▶ _Selection_:
++++++

By the mid 1990s Andrews’ investment losses had escalated, and
he filed for Chapter 7 bankruptcy, claiming a negative net worth in
excess of $14 million.
Cadle became a creditor of Andrews prior to his bankruptcy
when it purchased a judgment against him held by Windsor Savings in
the amount of approximately one million dollars. After Andrews
filed for bankruptcy, Cadle began adversary proceedings in the
bankruptcy court, objecting to the discharge based on the bars to
the discharge provided by 11 U.S.C. §§ 727(a)(2)(A), 727(a)(4)(A),
and 727(a)(5). The bankruptcy court denied Cadle’s objections and
entered a discharge, which was affirmed by the district court.
Cadle now appeals that decision to this court.

++++++

▶ _Record set_:
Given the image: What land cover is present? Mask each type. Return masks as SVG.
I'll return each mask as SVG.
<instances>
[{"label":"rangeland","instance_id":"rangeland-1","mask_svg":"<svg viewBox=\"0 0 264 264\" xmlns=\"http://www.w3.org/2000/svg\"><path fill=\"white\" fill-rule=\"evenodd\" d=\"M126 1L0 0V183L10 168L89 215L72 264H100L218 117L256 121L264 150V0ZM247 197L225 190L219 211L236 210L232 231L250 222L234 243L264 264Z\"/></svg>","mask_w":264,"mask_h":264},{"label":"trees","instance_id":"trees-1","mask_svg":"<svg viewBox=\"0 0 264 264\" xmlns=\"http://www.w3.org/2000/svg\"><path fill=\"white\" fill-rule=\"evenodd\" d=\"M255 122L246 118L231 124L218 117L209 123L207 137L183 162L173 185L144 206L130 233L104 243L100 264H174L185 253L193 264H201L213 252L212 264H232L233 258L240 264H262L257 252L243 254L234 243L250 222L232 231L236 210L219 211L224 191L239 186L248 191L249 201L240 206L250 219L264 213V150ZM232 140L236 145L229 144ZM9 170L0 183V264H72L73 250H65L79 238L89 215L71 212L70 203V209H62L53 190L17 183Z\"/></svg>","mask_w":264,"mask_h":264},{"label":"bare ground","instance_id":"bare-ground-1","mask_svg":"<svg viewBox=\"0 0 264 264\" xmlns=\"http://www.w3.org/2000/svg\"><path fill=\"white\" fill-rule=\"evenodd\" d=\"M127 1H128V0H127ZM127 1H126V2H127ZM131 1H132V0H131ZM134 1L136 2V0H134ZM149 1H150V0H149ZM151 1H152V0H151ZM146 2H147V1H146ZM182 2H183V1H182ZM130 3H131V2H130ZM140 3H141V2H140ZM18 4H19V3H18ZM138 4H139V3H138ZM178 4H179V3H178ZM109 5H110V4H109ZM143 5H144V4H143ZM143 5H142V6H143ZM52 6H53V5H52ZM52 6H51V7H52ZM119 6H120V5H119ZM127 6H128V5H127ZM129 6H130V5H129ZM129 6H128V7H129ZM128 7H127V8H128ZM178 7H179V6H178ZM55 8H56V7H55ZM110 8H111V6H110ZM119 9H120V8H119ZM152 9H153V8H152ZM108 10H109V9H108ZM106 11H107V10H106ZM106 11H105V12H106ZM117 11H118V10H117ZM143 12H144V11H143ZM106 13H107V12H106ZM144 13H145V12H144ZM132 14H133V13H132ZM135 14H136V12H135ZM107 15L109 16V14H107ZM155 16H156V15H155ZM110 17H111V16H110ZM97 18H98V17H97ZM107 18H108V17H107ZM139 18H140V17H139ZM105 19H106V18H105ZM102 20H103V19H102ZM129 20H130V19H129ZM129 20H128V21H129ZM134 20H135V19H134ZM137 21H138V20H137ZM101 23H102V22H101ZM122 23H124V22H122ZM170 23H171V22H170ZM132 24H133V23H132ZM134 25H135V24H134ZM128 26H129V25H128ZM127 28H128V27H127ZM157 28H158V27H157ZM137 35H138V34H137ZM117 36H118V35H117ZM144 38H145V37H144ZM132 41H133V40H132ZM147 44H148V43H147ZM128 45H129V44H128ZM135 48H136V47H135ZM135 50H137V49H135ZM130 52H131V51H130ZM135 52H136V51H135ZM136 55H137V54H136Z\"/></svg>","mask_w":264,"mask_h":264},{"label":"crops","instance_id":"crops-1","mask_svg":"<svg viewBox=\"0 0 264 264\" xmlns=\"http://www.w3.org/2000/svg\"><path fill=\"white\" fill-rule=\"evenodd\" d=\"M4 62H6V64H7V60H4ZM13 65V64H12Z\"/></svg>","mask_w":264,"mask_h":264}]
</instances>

++++++

▶ _Instruction 1_: List every subsection of 11 U.S.C. § 727 that the bankruptcy passage cites.
▶ _Instruction 2_: Reproduce the bankruptcy passage word for word from "By the mid 1990s" to "to this court.".
The data has nothing to do with the bankruptcy passage.

▶ _Expected answer 1_:
727(a)(2)(A)
727(a)(4)(A)
727(a)(5)

▶ _Expected answer 2_:
By the mid 1990s Andrews’ investment losses had escalated, and
he filed for Chapter 7 bankruptcy, claiming a negative net worth in
excess of $14 million.
Cadle became a creditor of Andrews prior to his bankruptcy
when it purchased a judgment against him held by Windsor Savings in
the amount of approximately one million dollars. After Andrews
filed for bankruptcy, Cadle began adversary proceedings in the
bankruptcy court, objecting to the discharge based on the bars to
the discharge provided by 11 U.S.C. §§ 727(a)(2)(A), 727(a)(4)(A),
and 727(a)(5). The bankruptcy court denied Cadle’s objections and
entered a discharge, which was affirmed by the district court.
Cadle now appeals that decision to this court.